A catequese, a conversão dos indígenas ao catolicismo, aconteceu pela difusão da liturgia entre eles, com adaptações de músicas e danças; pelo aldeamento das populações nativas em reduções ou missões; e pelo ensino das escolas jesuíticas frequentadas por “índios e filhos de portugueses, europeus e mestiços, caboclos arrancados às tabas e meninos órfãos vindos de Lisboa” (FREYRE, 2003, p. 223). Mas a religião católica influiu de outras maneiras na formação da população. Além da catequese, os jesuítas se notabilizaram pelo combate à escravidão indígena. Quanto à população africana, a mimetização da liturgia católica nas senzalas, por um lado, fez surgir ritos que tomaram forma, mais tarde, no século XX, na umbanda. Por outro, atraiu os escravos ao catolicismo, que criaram ordens religiosas e construíram igrejas que pudessem frequentar, particularmente em Minas Gerais.
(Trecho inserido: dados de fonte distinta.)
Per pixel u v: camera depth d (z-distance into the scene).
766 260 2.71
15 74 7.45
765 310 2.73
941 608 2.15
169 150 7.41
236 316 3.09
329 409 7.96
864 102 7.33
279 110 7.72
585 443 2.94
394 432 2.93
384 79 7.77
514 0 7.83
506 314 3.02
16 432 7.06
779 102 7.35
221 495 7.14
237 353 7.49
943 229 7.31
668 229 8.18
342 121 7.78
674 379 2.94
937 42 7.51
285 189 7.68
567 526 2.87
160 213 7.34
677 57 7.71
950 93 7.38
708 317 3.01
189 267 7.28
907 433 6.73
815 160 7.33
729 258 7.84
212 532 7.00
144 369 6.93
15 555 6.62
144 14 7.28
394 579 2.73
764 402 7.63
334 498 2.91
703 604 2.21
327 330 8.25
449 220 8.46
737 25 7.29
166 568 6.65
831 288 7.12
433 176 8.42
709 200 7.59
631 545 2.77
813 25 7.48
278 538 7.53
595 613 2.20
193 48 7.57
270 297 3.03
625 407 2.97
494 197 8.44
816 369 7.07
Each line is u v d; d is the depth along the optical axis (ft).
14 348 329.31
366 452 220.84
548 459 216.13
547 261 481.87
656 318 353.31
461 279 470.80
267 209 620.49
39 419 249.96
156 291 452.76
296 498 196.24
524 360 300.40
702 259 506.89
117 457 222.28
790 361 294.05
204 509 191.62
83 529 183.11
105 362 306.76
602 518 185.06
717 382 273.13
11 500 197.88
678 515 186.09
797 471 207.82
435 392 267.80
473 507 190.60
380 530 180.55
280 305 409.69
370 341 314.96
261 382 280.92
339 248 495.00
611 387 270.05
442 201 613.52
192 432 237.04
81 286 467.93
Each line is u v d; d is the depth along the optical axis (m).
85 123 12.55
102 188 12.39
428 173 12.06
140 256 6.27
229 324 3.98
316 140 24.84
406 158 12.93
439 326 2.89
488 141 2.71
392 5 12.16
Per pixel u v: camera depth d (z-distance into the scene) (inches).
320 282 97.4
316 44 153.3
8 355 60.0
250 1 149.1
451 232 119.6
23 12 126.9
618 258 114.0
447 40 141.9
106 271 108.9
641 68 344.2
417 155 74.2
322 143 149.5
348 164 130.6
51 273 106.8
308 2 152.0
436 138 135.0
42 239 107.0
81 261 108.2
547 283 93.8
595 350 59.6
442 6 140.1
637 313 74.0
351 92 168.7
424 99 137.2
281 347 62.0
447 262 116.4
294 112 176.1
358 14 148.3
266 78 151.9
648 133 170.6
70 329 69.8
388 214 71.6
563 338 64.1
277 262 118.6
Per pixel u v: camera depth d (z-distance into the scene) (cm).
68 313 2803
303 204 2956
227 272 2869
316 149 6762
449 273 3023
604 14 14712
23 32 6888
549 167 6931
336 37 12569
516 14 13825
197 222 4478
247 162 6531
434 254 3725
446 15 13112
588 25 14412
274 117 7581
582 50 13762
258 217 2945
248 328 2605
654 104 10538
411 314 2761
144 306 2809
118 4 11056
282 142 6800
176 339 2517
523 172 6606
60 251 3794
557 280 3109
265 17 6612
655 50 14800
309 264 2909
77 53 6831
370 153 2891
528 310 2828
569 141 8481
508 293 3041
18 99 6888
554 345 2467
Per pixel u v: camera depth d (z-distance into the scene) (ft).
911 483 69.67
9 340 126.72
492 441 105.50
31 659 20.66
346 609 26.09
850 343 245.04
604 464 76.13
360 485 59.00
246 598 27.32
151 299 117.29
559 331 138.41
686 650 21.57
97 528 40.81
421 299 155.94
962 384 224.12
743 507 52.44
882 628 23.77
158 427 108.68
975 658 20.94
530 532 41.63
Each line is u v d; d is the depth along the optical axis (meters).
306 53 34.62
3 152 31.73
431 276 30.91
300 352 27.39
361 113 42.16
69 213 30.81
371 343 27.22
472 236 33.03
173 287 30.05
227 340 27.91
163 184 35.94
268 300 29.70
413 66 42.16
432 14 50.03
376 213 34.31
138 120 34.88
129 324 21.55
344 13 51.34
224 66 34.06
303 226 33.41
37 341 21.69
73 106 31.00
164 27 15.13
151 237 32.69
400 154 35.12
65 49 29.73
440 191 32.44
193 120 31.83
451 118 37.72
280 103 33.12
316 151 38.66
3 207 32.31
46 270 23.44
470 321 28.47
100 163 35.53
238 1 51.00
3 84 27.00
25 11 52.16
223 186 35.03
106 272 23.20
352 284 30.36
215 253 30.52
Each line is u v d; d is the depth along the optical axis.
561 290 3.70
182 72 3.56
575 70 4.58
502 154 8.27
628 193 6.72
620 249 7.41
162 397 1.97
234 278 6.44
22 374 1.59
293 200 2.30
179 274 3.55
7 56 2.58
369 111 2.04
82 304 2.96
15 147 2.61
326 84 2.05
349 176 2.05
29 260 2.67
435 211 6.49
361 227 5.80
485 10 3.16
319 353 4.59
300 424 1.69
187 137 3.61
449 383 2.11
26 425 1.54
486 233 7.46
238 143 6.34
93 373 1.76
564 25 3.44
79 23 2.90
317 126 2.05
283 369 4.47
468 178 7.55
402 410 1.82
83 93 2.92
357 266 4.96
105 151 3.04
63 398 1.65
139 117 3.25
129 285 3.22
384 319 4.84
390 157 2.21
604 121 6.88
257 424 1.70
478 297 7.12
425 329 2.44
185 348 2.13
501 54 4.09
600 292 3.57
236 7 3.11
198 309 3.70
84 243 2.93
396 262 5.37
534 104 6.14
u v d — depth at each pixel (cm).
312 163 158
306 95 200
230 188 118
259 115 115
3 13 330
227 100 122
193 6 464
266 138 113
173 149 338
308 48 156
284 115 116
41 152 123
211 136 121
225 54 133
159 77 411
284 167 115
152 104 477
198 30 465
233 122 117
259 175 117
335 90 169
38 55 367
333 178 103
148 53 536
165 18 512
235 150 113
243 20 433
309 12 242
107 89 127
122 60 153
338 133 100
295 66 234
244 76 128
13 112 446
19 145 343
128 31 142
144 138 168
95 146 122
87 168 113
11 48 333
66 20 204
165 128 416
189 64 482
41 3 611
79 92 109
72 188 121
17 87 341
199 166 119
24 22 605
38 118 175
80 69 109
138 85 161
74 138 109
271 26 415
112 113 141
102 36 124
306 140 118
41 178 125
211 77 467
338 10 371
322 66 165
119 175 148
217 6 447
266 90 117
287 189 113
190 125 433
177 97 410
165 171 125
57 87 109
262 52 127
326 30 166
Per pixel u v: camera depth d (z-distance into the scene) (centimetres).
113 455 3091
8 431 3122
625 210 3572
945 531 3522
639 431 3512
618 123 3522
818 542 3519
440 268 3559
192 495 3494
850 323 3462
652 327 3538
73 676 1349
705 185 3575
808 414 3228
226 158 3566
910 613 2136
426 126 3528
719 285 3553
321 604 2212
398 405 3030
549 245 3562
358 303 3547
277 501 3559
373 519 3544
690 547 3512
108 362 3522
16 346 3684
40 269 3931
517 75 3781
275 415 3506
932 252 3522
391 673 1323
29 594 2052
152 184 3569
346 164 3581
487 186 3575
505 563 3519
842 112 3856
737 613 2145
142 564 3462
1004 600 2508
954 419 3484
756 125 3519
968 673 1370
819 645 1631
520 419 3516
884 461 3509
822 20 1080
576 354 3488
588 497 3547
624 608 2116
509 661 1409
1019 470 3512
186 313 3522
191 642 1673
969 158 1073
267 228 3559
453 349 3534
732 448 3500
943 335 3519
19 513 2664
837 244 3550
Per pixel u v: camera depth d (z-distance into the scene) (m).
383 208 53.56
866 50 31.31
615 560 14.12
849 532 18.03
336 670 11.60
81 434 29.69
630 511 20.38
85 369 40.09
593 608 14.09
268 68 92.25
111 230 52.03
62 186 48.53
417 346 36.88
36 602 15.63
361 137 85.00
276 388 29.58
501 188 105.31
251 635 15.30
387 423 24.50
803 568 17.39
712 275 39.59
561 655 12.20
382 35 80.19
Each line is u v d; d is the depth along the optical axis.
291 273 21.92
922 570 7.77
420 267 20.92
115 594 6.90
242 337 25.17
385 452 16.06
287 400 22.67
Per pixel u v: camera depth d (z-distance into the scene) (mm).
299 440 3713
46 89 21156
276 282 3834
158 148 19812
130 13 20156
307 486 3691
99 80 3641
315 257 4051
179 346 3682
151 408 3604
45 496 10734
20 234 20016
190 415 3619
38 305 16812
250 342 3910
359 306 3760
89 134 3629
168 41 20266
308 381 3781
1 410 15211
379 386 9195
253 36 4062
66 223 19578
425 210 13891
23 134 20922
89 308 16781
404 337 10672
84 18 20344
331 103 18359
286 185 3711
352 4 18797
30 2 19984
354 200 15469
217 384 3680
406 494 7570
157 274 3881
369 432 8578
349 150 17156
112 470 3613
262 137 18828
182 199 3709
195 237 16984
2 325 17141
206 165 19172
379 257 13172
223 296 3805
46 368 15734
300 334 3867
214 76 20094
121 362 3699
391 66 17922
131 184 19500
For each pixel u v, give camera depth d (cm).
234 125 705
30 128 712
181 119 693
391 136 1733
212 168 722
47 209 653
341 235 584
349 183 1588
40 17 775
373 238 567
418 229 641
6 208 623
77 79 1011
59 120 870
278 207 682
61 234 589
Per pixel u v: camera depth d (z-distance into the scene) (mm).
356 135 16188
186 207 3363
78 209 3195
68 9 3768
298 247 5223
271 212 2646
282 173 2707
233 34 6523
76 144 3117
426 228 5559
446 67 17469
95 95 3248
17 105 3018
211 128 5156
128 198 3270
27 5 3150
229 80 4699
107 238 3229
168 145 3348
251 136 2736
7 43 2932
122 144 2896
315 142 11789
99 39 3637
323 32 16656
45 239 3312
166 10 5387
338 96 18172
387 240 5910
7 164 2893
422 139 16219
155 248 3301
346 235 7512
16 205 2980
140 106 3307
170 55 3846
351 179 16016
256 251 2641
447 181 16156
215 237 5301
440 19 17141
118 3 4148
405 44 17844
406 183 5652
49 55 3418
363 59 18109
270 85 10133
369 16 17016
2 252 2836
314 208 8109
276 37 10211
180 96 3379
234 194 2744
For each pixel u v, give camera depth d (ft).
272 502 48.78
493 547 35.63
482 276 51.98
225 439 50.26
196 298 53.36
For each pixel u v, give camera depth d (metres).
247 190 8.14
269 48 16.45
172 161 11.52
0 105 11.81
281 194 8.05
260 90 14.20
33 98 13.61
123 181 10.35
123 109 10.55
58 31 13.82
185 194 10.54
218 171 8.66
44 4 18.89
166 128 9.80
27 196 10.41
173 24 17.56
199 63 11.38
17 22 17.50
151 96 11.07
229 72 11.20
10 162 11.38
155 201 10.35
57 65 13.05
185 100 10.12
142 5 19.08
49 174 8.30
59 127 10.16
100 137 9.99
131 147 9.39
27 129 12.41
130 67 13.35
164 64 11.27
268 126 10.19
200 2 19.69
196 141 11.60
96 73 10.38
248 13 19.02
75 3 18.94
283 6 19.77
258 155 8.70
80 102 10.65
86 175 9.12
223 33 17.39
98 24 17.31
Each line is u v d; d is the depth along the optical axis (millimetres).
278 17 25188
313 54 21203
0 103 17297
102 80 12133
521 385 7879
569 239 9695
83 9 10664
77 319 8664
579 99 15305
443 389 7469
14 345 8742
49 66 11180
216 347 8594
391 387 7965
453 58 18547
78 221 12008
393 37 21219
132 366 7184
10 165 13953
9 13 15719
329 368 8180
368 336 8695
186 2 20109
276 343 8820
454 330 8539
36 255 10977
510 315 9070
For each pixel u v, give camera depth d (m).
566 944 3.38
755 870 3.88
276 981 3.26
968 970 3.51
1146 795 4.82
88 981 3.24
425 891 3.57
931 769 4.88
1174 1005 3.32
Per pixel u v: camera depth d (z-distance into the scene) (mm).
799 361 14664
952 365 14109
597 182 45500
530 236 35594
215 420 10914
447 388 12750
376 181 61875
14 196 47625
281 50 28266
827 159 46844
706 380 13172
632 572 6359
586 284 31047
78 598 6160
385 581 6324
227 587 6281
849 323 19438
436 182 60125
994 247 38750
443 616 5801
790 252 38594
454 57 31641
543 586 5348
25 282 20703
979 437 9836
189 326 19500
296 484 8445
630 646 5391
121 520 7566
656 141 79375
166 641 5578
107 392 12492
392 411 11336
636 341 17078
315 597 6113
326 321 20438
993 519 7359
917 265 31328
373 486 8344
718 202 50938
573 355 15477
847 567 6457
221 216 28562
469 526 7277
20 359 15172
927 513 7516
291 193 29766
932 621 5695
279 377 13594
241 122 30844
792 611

Complexo, diverso e grande, o Brasil tem no catolicismo a melhor explicação para sua unidade: os fundamentos culturais de uma Nação em Jesus Cristo, como afirmou o Papa Francisco em sua homilia na missa de canonização de José de Anchieta, designado por João Paulo II Apóstolo do Brasil.
Porventura, o Brasil, como nação cristã pertencente à civilização que parece estar esquecendo o que é, por ser o que é, tenha o que dizer ao mundo.
FREYRE, Gilberto. Grande e Senzala: formação da família brasileira sob regime da economia patriarcal, 47ª ed. revista. São Paulo: Global Editora, 2003.